Task goal: Locate each line in the items below that contains the word "Aggravated" and copy those lines out.

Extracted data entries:
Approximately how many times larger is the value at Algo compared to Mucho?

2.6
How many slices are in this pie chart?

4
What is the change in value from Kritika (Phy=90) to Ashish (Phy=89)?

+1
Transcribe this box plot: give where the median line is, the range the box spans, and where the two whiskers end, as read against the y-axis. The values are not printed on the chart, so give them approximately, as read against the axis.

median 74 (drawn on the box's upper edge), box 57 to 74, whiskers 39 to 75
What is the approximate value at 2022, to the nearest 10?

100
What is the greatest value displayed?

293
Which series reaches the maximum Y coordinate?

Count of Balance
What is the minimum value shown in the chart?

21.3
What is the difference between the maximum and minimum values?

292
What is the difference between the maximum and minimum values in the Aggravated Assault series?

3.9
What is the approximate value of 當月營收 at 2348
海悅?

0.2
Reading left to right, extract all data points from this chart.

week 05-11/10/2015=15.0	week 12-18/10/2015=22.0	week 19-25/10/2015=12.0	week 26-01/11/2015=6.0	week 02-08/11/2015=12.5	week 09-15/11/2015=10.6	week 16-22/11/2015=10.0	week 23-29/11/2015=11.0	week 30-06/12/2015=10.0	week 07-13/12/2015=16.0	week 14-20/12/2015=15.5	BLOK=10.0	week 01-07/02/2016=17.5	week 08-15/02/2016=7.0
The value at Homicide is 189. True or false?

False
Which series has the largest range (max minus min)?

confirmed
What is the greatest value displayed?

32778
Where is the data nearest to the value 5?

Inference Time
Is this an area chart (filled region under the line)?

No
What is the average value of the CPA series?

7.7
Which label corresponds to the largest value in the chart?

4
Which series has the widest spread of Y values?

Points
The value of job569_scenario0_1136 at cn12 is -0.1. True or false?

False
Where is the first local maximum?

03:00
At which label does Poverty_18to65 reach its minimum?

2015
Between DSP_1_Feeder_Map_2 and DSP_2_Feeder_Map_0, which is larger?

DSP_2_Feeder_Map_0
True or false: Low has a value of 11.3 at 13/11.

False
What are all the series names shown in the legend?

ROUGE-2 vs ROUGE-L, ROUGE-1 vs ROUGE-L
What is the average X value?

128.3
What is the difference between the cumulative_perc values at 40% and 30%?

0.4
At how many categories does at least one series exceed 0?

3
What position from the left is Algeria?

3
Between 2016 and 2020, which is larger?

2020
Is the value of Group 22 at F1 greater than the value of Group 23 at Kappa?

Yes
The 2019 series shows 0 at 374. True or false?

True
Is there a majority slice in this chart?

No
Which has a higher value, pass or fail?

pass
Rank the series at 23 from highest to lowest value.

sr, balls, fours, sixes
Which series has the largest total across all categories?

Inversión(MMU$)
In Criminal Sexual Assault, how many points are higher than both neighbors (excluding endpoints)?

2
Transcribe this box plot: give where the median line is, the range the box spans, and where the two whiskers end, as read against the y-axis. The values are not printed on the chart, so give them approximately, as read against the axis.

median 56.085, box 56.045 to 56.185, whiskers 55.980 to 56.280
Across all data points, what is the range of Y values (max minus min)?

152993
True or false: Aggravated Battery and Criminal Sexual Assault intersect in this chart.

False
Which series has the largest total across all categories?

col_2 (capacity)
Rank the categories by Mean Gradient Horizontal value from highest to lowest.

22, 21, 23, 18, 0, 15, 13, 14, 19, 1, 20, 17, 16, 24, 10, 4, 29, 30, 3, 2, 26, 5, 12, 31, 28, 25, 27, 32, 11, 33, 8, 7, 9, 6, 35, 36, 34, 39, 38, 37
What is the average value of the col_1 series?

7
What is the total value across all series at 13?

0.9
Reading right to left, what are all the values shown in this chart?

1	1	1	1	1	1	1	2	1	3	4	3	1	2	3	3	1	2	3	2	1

Exercise response:
What is the difference between the maximum and minimum values in the Aggravated Assault series?
True or false: Aggravated Battery and Criminal Sexual Assault intersect in this chart.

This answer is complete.